ÖZGÜR ÖZEL’İN SÖZLERİ
CHP Genel Lideri Özgür Özel, Halk TV’de katıldığı canlı yayında, Cumhurbaşkanı Recep Tayyip Erdoğan’ın, partisine yönelik olarak yaptığı “Gelin el ele verelim, yeni anayasayı birlikte yapalım” davetine, “Sen bütün muhalifleri içeri atacaksın, yargı eliyle disipline etmeye çalışacaksın, ondan sonra da olay eksiksiz demokratik bir ülkede geçiyormuş üzere geleceksin ‘birlikte Anayasa yapalım’ diyeceksin. Menemen yapmam seninle, anayasa yapmakmış!” halinde cevap verdi.
“HER VAKİT ÜÇÜNCÜ YOLU TEMSİL ETTİĞİMİZİ SÖYLÜYORUZ”
Beştaş, Nefes muharriri Aytunç Erkin’e yaptığı değerlendirmede ise “Bu açıklamalar yeni değil. Her vakit üçüncü yolu temsil ettiğimizi söylüyoruz. Ne A partisine ne de B partisine daima dayanak veren, yanında duran ya da karşısında duran bir yerde değiliz. Kendi tahlil tekliflerimiz, yol haritamız doğrultusunda ilerliyoruz” dedi.
“MUHALEFETLE KOPMADIK”
İktidarla görüşmeler yapmalarının yanlış okunduğunu savunan Beştaş, “Barış-demokratik tahlil sürecini yürütüyor olmamız, taleplerimizi iletiyor olmamız sol-sosyalist muhalefetle koptuğumuz ya da o kıymetlerden koptuğumuz manasına kesinlikle gelmez” tabirlerini kullandı. Beştaş, şöyle devam etti:
“Bence asıl tartışma noktası şu: Siz iktidar bloğuyla nasıl görüşürsünüz? Soru bu! Bu mevzu farklı nitelemelerle bedellendiriliyor. Bana sorarsınız çok içimden gelerek hissimi paylaşmak istiyorum: Bu durum bir kesim için ‘Eyvah Kürtler artık eşit mi olacak?’ hissini yansıtıyor. Barış demokrasisiz demokrasi barışsız olmaz. Herkesin eşit hukuk içinde yaşaması gereken Türkiye’yi savunuyorum.
Herkesin eşit olduğu fikri kabul görmüyor. Sorun orada.
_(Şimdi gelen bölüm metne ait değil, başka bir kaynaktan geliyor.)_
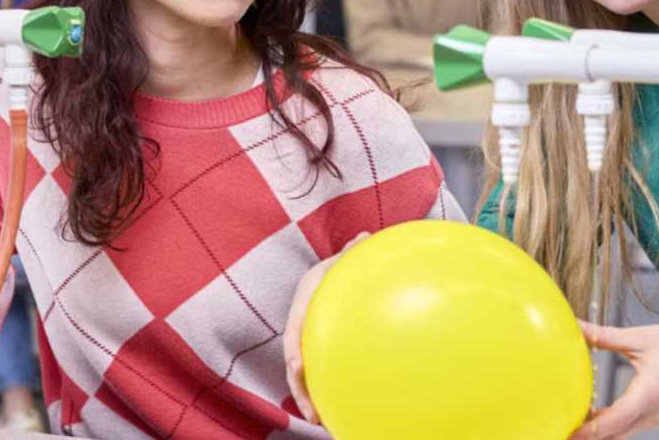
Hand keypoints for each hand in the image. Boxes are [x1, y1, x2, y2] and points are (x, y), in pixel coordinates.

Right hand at [282, 232, 368, 424]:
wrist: (329, 277)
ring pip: (301, 374)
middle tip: (312, 413)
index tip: (297, 367)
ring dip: (309, 398)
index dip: (293, 347)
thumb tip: (365, 237)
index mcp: (303, 300)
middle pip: (293, 360)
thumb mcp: (344, 259)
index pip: (295, 326)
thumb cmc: (340, 267)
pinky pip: (317, 373)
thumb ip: (353, 253)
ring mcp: (305, 340)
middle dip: (300, 388)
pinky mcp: (316, 351)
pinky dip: (324, 392)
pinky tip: (340, 413)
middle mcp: (300, 322)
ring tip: (323, 423)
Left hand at [570, 319, 658, 439]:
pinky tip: (591, 416)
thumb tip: (575, 325)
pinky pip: (628, 427)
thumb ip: (604, 336)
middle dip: (587, 436)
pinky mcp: (656, 414)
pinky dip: (609, 427)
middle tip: (560, 428)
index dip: (588, 431)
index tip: (566, 430)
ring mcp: (656, 416)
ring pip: (620, 434)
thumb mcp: (641, 337)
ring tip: (571, 422)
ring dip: (597, 432)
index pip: (613, 422)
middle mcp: (653, 411)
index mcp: (649, 393)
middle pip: (613, 435)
Bu tenkitlerde de Kürtler artık aktör mü oluyor telaşı var. ‘Kürtler her vakit bize dayanak versin, bizim yanımızda olsun, Kürt siyasal hareketi şurada durmalı’ üzere daima rol biçen bir anlayış var.”
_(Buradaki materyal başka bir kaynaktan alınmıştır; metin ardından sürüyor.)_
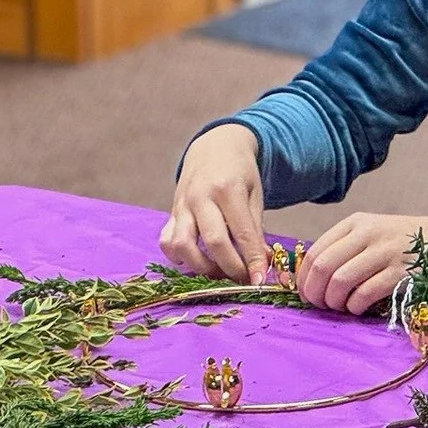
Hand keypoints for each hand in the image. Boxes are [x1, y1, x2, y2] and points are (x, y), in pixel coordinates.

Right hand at [159, 123, 267, 283]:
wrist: (214, 147)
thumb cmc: (239, 172)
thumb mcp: (254, 193)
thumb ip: (255, 228)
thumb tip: (260, 263)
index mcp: (227, 189)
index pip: (241, 233)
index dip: (252, 261)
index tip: (260, 281)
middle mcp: (201, 197)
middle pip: (213, 242)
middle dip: (230, 268)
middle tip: (243, 278)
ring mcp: (182, 205)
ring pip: (182, 245)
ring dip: (201, 266)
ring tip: (218, 271)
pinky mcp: (171, 212)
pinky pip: (166, 240)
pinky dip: (178, 257)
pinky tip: (195, 260)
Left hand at [296, 212, 427, 314]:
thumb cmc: (402, 242)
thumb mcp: (371, 233)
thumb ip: (343, 248)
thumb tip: (311, 279)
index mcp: (355, 223)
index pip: (315, 251)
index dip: (303, 278)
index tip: (305, 293)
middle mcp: (368, 234)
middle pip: (324, 267)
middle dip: (315, 292)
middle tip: (319, 305)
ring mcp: (386, 253)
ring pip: (341, 281)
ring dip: (334, 301)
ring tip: (339, 307)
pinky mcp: (402, 273)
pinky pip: (365, 294)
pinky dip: (355, 306)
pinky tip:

“BİZ İKTİDAR OLDUĞU İÇİN AKP’YLE MUHATABIZ”
Bu değerlendirmelerinin hem iktidar hem de muhalefet için olduğunu vurgulayan Beştaş, şunları söyledi:
“Bu periyodu eleştirenlerin yaklaşımında bariz durum şu: Neredeyse barış olmasın, silahlar bırakılmasın noktasına varıyor tartışmalar. Bunun yolu bu değil! Bunun yolu, içine girmek, dönüştürmek, katkı yapmak. Karşıda yer almakla olmaz. Biz iktidar olduğu için AKP’yle muhatabız. Onları biz tayin etmedik ki; halk oy verdi onlara. Bilakis yalnızca iktidarla bu sürecin yürümemesi gerektiğini muhalefetin hatta toplumun da süreçte yer alması gerektiğini düşünüyorum.”
“BİRİLERİ ÜZERE İKİRCİKLİ DEĞİLİZ”
Silivri’de tutuklu bulunan Cumhurbaşkanı Adayı Ekrem İmamoğlu’nun DEM Parti tarafından ziyaret edilmemesinin tenkitlere yol açtığını hatırlatan Erkin’e, Meral Danış Beştaş, şu karşılığı verdi:
“Bizim demokratikleşme perspektifimiz, tutuklanan, cezaevinde olan herkesi kapsar. Sayısız açıklama yaptık bu mevzuda. Hem Ekrem İmamoğlu hem Osman Kavala hem Can Atalay… Demokratikleşmenin yalnızca bir mahalleye gelmesini savunmuyoruz. Kent Uzlaşısı’nda ne deniyor? Kürtler Batı’da temsil edilemez. İmamoğlu’yla ilgili Ahmet Özer’le ilgili argümanlardan biri de bu. Biz Kürt partisi değiliz. Birileri üzere ikircikli değiliz. Geçmişte ağır tecrübelerimiz var. Örneğin; dokunulmazlıkların kaldırılması üzere. Bu mevzuda ana muhalefetin içinde olduğunu biliyoruz ve bu bizim karşımıza çıkan sıkıntılardan biri. Buna karşın iki üç seçimdeki durumumuzu biliyorsunuz.”